How fb reads Facebook
fb reads the server-rendered pages Facebook serves to search engines, so there is no login and no browser.
fb does not log in. It reads the same server-rendered pages Facebook serves to search engines: the public version of a Page, profile, group, or post, with the text, counts, media, and a few preview comments baked into the HTML. There is no cookie, no password, and no browser to drive.
fb whoami
MODE USER_AGENT
anonymous Mozilla/5.0 (compatible; Googlebot/2.1; +http://www.google.com/bot.html)
What you get
For a public Page, profile, group, or post, fb returns the same fields you would read on the page itself:
- Page and profile records: name, about text, like and follower counts, avatar.

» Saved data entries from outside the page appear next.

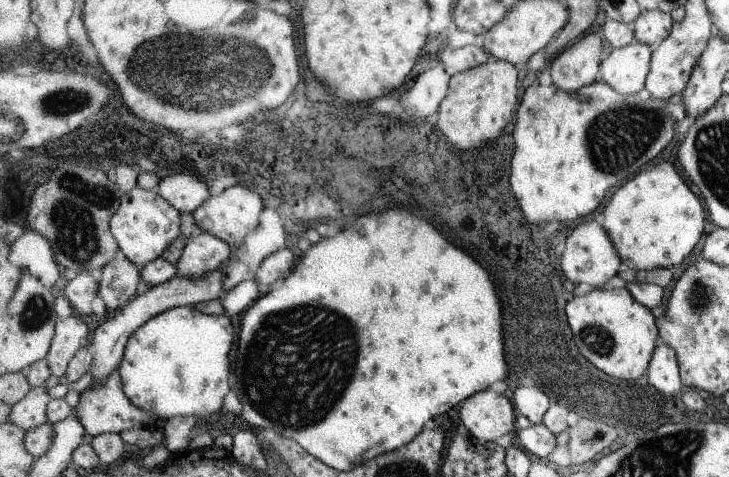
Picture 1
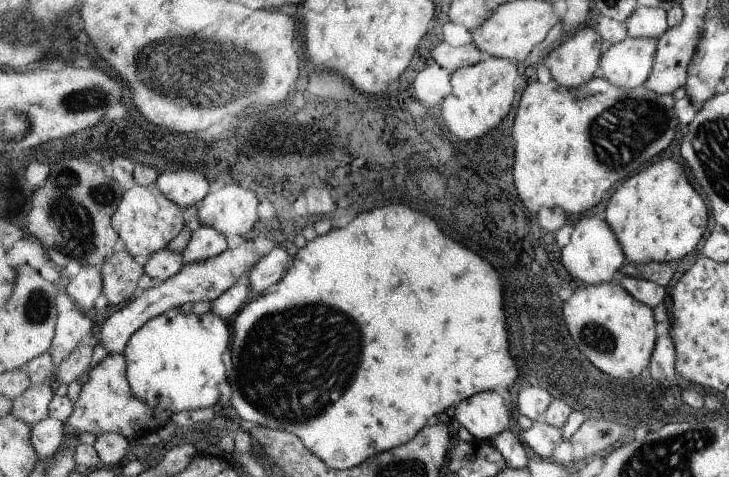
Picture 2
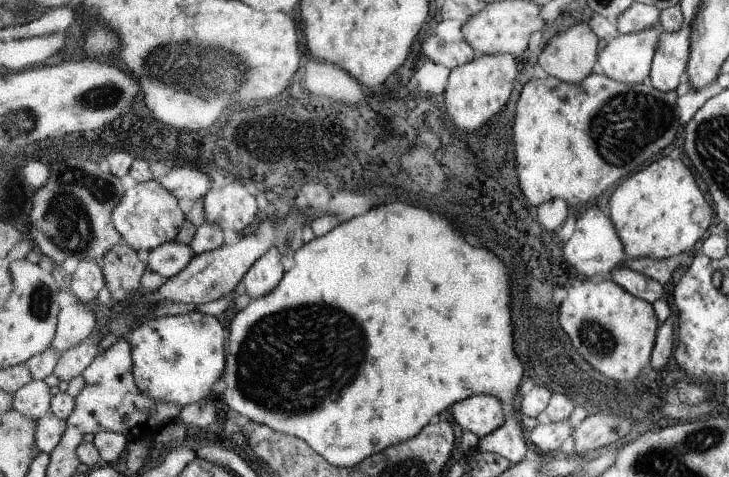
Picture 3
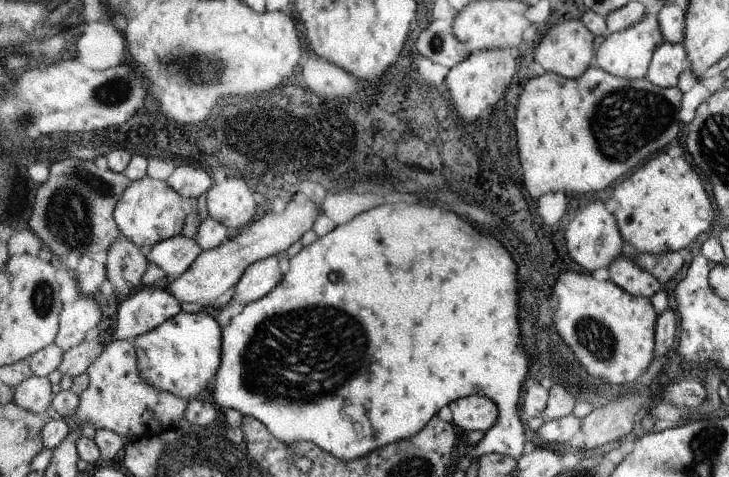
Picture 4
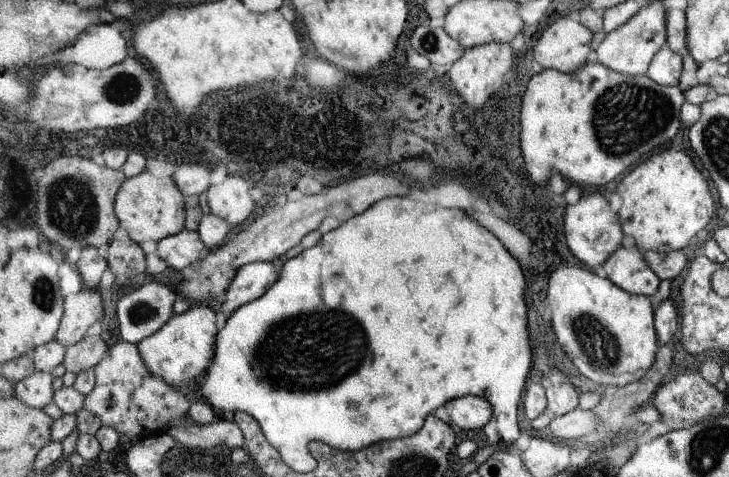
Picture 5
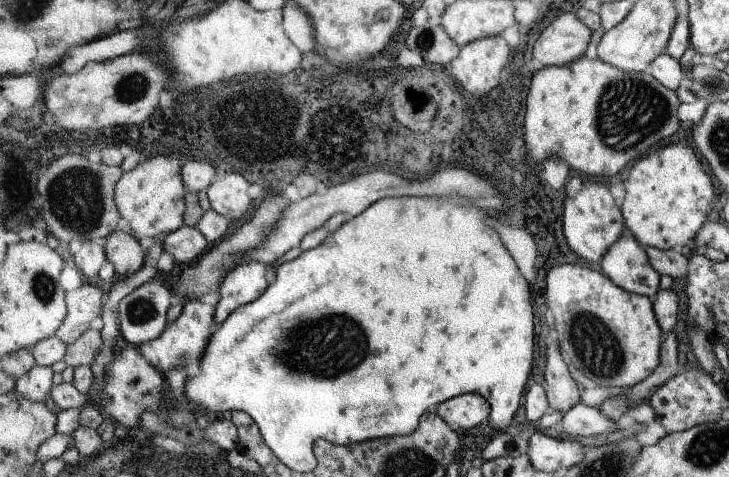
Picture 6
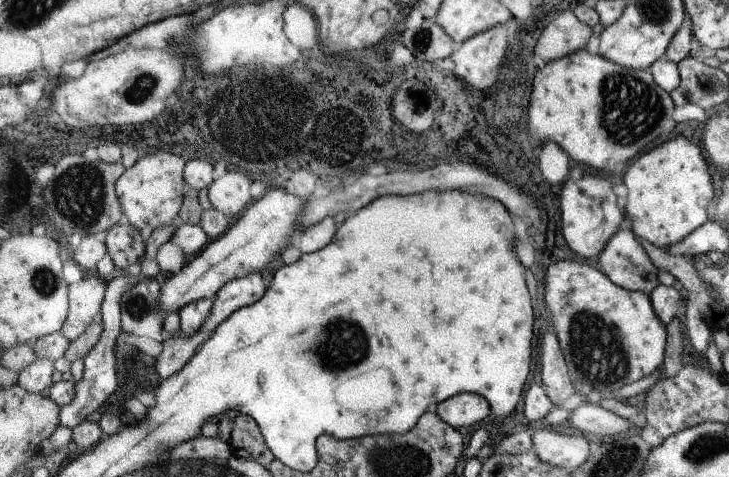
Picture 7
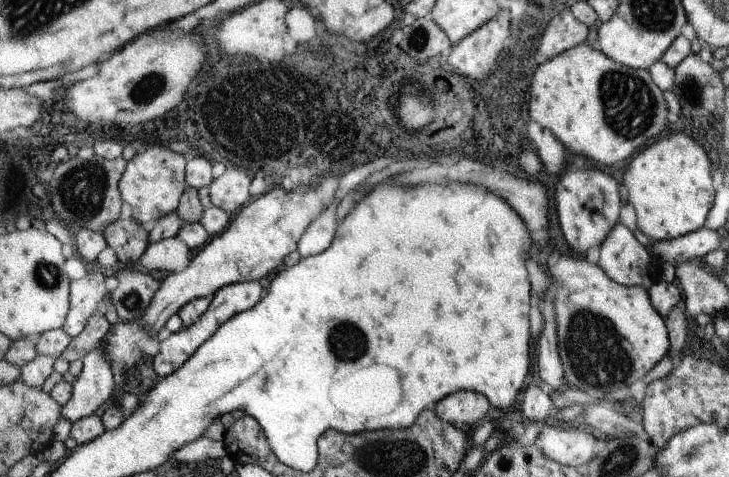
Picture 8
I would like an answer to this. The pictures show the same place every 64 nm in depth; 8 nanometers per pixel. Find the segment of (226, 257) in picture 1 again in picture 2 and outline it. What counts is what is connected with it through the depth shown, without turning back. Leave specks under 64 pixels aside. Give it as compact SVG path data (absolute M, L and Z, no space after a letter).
M202 226L194 233L190 246L186 249L186 265L206 262L224 254L230 248L226 236L220 230L210 226Z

- Posts: text, creation time, reaction, comment, and share counts, attached media, and outbound links.
- A handful of preview comments per post, with the commenter's name.
fb id classifies any URL or id offline and never touches the network.
The trade-off: depth
Reading the crawler surface keeps fb to a single binary with no login, at the cost of depth. Two limits are worth knowing:
- Recent posts only. A feed exposes roughly the most recent posts, not the
full history. There is no deep pagination, so
--limitabove what the page carries simply returns what is there. - Preview comments only. Each post carries a few preview comments, not the full thread, and the commenter attribution is approximate. Comment timestamps are not exposed on this surface.
What stays private
Anything Facebook does not put on the public crawler page is not reachable: the
content behind a login wall, private groups and profiles, full comment threads,
and per-reactor lists. When a target is private or removed, fb exits 4 (login
wall) or 3 (content unavailable) rather than guessing.
Staying polite
fb defaults to a two-second delay between requests (--rate) and caches
responses on disk, so re-runs do not hit Facebook again. Raising the rate or
running many workers risks a temporary block, which fb surfaces as exit 5.
Fetch at a human pace.